Tuesday, December 09, 2014

Finally! A Phony Scandal

I'm not sure why the new Senate "torture" report is such a big deal.

Congressional leaders of both parties have known about this for a long time, and raised no objections when the CIA briefed them on this.

What we did to al Qaeda captives did not rise to the level of "torture" in my opinion, and was done to only a small number of high level captives.

If we feel so safe from our jihadi enemies now, we are free to ban types of questioning--as we always have done--without defining them as torture.

So why this lengthy attempt to define what we did to a few very bad guys as "torture" rather than simply push to ban that type of coercion?

It's almost like the objective isn't to stop torture but is to harm our ability to defend ourselves.

And as long as I am at it, it is wrong to say that actual torture doesn't work.

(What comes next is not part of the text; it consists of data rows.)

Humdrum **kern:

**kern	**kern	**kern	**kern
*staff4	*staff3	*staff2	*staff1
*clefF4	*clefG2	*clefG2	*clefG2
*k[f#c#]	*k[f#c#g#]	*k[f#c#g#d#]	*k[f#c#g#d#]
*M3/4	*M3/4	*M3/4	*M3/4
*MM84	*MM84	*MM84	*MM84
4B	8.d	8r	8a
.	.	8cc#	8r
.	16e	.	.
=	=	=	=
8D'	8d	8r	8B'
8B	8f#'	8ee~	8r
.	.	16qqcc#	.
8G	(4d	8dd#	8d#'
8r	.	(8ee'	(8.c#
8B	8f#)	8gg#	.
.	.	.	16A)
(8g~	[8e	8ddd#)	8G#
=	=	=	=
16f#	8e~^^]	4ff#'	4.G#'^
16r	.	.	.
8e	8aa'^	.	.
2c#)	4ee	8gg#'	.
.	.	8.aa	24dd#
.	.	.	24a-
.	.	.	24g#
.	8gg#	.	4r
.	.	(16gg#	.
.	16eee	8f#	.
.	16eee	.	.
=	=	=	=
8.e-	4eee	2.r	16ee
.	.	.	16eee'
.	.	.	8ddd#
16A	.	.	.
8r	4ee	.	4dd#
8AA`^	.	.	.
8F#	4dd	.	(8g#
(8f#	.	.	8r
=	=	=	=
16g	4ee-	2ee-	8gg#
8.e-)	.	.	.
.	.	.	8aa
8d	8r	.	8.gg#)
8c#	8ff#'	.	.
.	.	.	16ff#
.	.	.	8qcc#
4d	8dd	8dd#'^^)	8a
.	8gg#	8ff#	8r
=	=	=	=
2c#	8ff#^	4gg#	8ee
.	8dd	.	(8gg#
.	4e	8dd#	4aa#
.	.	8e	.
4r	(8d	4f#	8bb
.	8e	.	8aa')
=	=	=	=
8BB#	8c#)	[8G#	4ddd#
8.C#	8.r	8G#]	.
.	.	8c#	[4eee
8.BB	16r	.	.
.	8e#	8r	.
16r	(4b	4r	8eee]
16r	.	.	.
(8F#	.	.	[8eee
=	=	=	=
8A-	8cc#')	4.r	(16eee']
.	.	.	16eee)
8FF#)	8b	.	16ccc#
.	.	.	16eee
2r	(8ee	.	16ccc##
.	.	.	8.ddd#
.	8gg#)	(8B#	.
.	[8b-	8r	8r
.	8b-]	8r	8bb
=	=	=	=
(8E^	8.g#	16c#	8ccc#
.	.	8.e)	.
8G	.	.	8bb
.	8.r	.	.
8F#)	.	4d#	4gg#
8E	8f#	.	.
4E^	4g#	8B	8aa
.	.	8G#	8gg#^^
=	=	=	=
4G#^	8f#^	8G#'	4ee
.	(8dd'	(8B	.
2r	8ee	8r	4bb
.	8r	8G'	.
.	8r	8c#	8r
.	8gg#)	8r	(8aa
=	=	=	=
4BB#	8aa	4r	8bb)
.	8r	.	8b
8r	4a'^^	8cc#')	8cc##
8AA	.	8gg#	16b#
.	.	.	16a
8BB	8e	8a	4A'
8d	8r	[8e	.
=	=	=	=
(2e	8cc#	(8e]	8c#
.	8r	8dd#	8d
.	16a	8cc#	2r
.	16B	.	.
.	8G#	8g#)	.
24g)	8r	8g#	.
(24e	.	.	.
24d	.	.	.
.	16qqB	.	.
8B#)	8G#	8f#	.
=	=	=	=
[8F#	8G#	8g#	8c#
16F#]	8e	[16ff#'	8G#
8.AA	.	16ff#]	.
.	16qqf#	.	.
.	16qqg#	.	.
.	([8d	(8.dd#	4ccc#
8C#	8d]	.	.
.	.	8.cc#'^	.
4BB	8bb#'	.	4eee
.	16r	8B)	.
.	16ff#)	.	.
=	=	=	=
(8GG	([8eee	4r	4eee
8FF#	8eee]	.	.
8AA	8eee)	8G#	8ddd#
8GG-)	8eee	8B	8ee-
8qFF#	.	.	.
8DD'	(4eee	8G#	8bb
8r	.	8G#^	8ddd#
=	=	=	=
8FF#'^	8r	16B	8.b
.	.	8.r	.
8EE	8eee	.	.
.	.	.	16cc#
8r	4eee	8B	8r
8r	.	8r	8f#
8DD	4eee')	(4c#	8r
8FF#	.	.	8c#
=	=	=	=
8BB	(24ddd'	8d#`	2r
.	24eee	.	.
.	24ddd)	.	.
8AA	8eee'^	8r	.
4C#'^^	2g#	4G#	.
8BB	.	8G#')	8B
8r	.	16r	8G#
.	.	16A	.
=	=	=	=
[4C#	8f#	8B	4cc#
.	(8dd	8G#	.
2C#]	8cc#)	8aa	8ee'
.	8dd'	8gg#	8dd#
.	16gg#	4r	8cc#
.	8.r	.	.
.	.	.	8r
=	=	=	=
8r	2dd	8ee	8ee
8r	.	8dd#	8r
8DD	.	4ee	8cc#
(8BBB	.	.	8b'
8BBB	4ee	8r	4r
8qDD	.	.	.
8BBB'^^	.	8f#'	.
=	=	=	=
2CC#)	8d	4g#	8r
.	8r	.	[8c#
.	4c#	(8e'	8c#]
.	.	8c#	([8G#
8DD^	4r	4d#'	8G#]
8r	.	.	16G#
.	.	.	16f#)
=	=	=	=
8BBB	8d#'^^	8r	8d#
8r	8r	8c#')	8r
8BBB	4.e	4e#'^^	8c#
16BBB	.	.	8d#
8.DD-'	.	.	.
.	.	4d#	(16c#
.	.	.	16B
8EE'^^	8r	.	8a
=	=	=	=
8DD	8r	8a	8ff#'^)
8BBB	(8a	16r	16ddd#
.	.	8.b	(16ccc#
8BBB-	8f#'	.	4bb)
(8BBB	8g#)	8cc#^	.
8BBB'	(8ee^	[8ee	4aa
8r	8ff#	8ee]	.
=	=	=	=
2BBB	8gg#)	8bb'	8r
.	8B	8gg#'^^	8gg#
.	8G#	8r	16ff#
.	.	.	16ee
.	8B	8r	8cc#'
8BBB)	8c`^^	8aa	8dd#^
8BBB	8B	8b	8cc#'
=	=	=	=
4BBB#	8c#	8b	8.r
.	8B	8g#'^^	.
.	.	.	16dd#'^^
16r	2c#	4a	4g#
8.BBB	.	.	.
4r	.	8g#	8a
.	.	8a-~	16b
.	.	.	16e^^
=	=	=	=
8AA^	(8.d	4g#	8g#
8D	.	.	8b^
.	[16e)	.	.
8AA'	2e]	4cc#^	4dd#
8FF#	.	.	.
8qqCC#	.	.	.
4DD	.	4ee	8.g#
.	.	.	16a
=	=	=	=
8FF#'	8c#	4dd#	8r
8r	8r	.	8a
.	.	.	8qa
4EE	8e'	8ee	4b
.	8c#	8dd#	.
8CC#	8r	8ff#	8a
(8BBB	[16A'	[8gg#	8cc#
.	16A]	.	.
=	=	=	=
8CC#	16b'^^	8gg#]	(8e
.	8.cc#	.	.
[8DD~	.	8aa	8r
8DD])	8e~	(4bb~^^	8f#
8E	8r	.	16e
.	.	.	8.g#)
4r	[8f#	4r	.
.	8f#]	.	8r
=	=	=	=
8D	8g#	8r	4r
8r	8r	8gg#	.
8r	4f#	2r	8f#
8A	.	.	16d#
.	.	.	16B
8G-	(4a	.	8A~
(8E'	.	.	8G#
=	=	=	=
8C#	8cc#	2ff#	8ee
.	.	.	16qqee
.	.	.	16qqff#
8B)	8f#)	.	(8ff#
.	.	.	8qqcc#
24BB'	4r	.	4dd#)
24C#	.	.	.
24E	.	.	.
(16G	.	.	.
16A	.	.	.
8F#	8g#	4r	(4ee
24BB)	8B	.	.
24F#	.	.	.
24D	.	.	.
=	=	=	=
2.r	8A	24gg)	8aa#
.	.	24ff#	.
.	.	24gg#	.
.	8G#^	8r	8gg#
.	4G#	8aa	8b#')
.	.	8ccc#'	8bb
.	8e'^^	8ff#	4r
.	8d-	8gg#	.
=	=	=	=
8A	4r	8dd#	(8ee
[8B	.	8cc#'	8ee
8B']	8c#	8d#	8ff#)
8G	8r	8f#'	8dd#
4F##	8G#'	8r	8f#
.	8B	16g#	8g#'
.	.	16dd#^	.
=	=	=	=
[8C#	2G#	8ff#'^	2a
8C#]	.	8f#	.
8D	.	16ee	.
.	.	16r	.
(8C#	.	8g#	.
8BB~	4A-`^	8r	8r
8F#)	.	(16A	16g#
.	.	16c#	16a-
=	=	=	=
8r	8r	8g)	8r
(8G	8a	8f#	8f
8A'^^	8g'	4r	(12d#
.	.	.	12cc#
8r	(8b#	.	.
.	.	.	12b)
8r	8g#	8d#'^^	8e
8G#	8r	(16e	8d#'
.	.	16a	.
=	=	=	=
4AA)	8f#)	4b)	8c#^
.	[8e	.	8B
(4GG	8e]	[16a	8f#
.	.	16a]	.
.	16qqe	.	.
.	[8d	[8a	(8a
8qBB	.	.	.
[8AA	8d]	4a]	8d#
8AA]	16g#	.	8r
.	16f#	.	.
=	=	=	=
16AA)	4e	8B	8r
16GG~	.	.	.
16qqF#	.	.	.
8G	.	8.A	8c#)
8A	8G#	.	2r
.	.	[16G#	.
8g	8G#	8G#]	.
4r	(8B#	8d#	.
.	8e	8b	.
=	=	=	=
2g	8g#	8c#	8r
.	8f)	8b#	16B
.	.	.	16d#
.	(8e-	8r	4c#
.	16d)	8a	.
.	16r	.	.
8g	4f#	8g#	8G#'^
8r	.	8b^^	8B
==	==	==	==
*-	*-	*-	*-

It does.

That wrong statement takes a related truism--that routine torture of people swept up in dragnets is less than worthless because people who know nothing will confess to anything to stop the torture--and misapplies it as a general rule.

It is not the same as saying that torturing someone who you believe knows something because of other evidence will not work. That does work.

UPDATE: Note that this is not to say that we didn't do things that in retrospect we shouldn't have done. We can correct such mistakes going forward. But we didn't know an awful lot about our enemy at the time and didn't even have a handle on the scope of what we didn't know. It is war. Stuff happens.

Stuff happened in the "good war" of World War II, truth be told. But we did not publicize it at the time. Have some confidence that we are better than our enemies and deserve to win even if we went too far in some cases, and try not to do their work of making us seem no better than them.

More important thoughts.

UPDATE: More.

UPDATE: And, of course, the smart diplomacy angle:

One key concern was that the report’s details could burn bridges with allies, in particular those that cooperated with the US by hosting “black sites” for terror suspect interrogation. ...

Another worry was that the report’s revelations of past misdeeds could dampen allies’ willingness to cooperate with the US now in the fight to “degrade and destroy” the Islamic State.

Ya think? Allies might worry that help now deemed good will in the future be a reason to condemn them when the situation changes?

I guess our allies will have pray for hope and change: they have to hope we don't change our mind, eh?

UPDATE: More on the issue.

To be clear, I don't think terrorist captives "deserve" to be subject to harsh measures, whether or not you believe those measures rise to the level of torture.

And it is wrong to treat prisoners that poorly as simply a condition of their captivity for no other purpose than to be cruel. That is wrong and counter-productive.

Although I'd like to know why any such behavior on our part didn't prompt anguished self-loathing amongst our foes about "why do they hate us?"

But in rare cases where we believe from other information that a captive has information that is vital to know to save innocent lives, I am willing to resort to it.

If our government truly believes that the level of threat is so much reduced from those post-9/11 days that we don't need to resort to extreme interrogation methods, simply say so and restrict our methods to a scale appropriate to the current threat.

And subjecting our people and our allies to retaliation years after these measures were deemed necessary and legal by our government, our opposition legislators, and our allies, is plain stupid.